Stored data

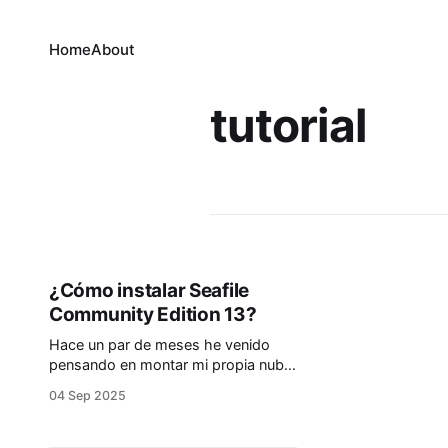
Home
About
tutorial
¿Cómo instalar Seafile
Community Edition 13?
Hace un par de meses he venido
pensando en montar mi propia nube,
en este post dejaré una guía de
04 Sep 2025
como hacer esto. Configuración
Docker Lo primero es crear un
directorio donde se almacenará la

▸ **ASSIGNED TASK**
Copy the text lines of all the rows above word for word, omitting the pictures.

▸ **ANSWER SPACE**
Home
About
tutorial
¿Cómo instalar Seafile
Community Edition 13?
Hace un par de meses he venido
pensando en montar mi propia nube,
en este post dejaré una guía de
04 Sep 2025
como hacer esto. Configuración
Docker Lo primero es crear un
directorio donde se almacenará la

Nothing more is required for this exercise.